New N.C. Bar Association president prioritizes pro bono, virtual legal advice | Crain's Charlotte

New N.C. Bar Association president prioritizes pro bono, virtual legal advice

Caryn Coppedge McNeill was recently named the 123rd president of the North Carolina Bar Association. | Photo courtesy of Smith Anderson

Caryn Coppedge McNeill, a partner at Smith Anderson who leads the Raleigh law firm’s employee benefits and executive compensation practice group, was recently named the 123rd president of the North Carolina Bar Association (NCBA).

McNeill assumed her new role on June 24 during the NCBA’s annual meeting in Asheville.

In a conversation with Crain’s, McNeill shared her plans for the year ahead and offered some insight into why pro bono work is so important to her and her law firm.

What are your goals for the North Carolina Bar Association?

The North Carolina Bar Association is a community — it is the place where North Carolina’s lawyers come together to make a difference for our profession and the public.

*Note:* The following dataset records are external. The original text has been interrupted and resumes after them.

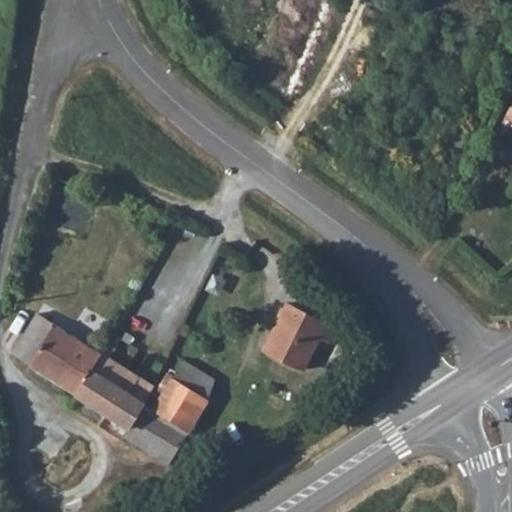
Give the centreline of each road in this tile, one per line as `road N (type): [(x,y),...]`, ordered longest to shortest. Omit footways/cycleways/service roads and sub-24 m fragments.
road 1 (unclassified): [(382,262),(160,88),(125,49),(99,0)]
road 2 (unclassified): [(97,0),(68,20),(56,45),(0,263)]
road 3 (secondary): [(277,511),(441,403)]
road 4 (unclassified): [(491,371),(451,319),(382,262)]
road 5 (unclassified): [(382,262),(441,403)]
road 6 (tertiary): [(441,403),(492,511)]
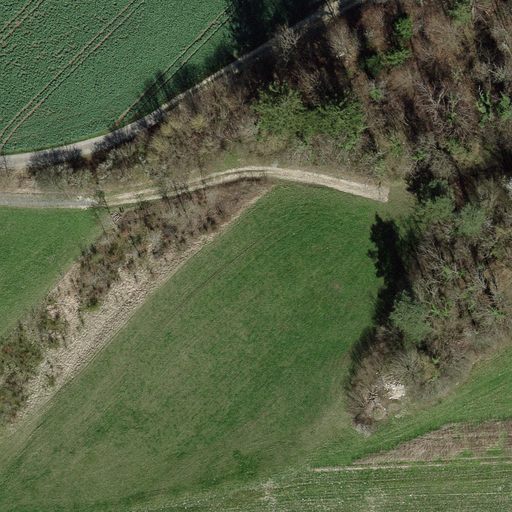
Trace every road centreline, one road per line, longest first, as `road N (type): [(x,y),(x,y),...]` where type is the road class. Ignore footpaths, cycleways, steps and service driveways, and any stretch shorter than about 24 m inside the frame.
road 1 (track): [(0,163),(108,149),(352,0)]
road 2 (track): [(0,196),(84,197),(241,171),(383,194)]
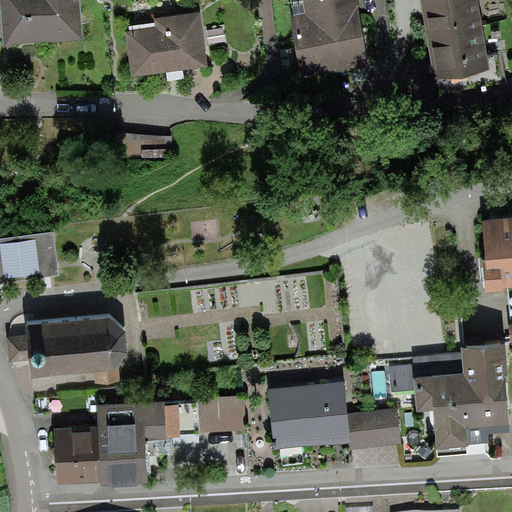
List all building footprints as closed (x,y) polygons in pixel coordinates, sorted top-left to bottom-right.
[(45,42),(84,39),(80,0),(0,0),(4,45),(45,42)] [(290,0),(294,17),(291,17),(303,83),(370,70),(359,9),(357,0),(290,0)] [(421,0),(426,28),(432,65),(434,79),(490,70),(478,0),(421,0)] [(208,66),(201,13),(154,19),(155,27),(126,31),(132,76),(178,70),(208,66)] [(117,132),(115,156),(171,160),(172,135),(117,132)] [(511,216),(482,219),(487,269),(484,269),(486,293),(509,291),(511,324),(509,325),(511,342),(511,216)] [(54,232),(0,239),(0,282),(59,275),(54,232)] [(109,319),(26,326),(27,335),(8,337),(10,362),(29,361),(30,378),(95,373),(95,389),(120,387),(119,364),(127,353),(125,332),(109,319)] [(506,344),(462,347),(462,352),(412,356),(413,364),(390,366),(392,392),(415,390),(417,412),(433,411),(436,450),(468,447),(468,445),(494,443),(494,434),(509,433),(505,377),(508,377),(506,344)] [(348,413),(345,382),(268,389),(274,450),(330,444),(351,443),(348,413)] [(245,396),(199,398),(199,403),(201,433),(246,431),(245,396)] [(165,402),(97,405),(98,427),(101,483),(101,486),(148,484),(146,440),(167,439),(167,438),(165,406),(165,402)] [(201,433),(199,403),(179,404),(179,405),(165,406),(167,438),(181,437),(180,435),(201,433)] [(398,408),(348,413),(351,443),(351,449),(402,444),(398,408)] [(98,427),(56,429),(57,460),(58,485),(101,483),(98,427)]
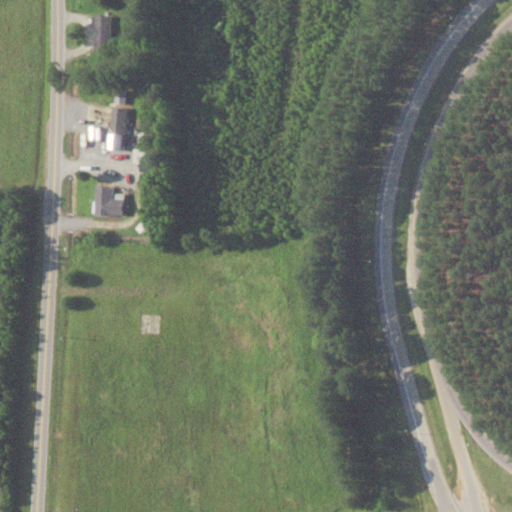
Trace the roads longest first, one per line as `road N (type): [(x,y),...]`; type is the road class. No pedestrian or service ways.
road 1 (motorway): [(491,0),(428,94),(395,196),(397,318),(451,511)]
road 2 (residential): [(38,511),(60,0)]
road 3 (motorway): [(511,458),(483,433),(447,364),(422,255),(433,156),(476,66),(511,26)]
road 4 (motorway): [(484,511),(428,305)]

In the coming year, we will seek to make the NCBA still stronger. We will hone our value proposition and enhance the experience of our members, and we will redouble our efforts to be “a power for good” in our state through increased support for legal services providers and increased opportunities for pro bono service.

This year, we will launch N.C. Free Legal Answers, a virtual legal advice clinic where qualifying members of the public post their civil legal questions on a web portal and volunteer attorneys respond through the portal. We will continue to sponsor our 4ALL Statewide Service Day, and continue to support Legal Aid of North Carolina’s Lawyer on the Line project. Both of these projects have made real and meaningful in-roads in terms of encouraging more North Carolina lawyers to do more pro bono. These projects capitalize on a number of our strengths as an organization. From the statewide reach of our membership, to the sheer number of our members, to our ability to recruit, organize and support volunteers, these projects are comfortably in our wheelhouse.

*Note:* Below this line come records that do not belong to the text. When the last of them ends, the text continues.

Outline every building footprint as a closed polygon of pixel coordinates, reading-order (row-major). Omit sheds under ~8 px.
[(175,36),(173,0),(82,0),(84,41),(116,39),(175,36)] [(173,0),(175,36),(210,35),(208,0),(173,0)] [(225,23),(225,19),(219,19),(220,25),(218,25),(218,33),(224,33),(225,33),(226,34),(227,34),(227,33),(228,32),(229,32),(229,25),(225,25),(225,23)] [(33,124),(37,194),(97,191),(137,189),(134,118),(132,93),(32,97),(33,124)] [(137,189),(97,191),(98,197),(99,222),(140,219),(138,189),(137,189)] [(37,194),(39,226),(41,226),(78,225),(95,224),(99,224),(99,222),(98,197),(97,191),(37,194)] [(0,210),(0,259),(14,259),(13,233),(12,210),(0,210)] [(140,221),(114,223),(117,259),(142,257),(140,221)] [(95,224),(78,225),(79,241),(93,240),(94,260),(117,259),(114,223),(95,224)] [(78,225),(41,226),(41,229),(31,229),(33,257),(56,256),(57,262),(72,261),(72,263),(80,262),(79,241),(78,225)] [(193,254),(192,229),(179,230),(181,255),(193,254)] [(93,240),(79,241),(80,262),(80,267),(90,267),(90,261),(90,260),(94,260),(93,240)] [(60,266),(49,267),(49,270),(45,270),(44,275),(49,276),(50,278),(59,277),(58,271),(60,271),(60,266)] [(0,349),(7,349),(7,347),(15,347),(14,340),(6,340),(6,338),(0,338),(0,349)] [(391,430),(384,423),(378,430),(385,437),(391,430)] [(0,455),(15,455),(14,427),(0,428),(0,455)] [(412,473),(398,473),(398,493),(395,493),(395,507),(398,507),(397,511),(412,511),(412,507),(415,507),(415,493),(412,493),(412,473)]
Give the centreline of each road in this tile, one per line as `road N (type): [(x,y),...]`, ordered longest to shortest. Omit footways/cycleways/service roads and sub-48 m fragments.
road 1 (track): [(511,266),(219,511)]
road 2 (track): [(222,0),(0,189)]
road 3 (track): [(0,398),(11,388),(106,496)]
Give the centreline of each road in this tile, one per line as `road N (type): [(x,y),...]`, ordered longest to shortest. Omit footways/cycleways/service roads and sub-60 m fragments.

Why is it so important to you to provide and promote pro bono legal services for North Carolinians?

Fostering pro bono services has never been more crucial for North Carolina, as some 80 percent of qualified citizens go without the legal services they desperately need. The decline in funding for legal aid organizations, along with the rising poverty population in the state, make it imperative that we do everything in our power to help meet the legal needs of our neighbors.

How did you become involved in Smith Anderson's employee benefits and executive compensation practice group?

I began this practice group more than 20 years ago as a natural complement to Smith Anderson’s corporate and mergers and acquisitions practices. Today, we have a team of five lawyers whose practices consist almost exclusively of employee benefits and executive compensation, making Smith Anderson one of very few law firms in North Carolina with this degree of benefits expertise.

What advice would you give yourself if you were just starting out in your career?

Get involved. Get involved in efforts that advance the profession and serve the public. You’ll give a lot of yourself – labors of love do involve labor – but the return in terms of what you’ll learn, the friends you’ll make and the mentors you’ll come to have far outweigh any of that. Lives of service are lives well-lived, and service is what lawyers are called to do.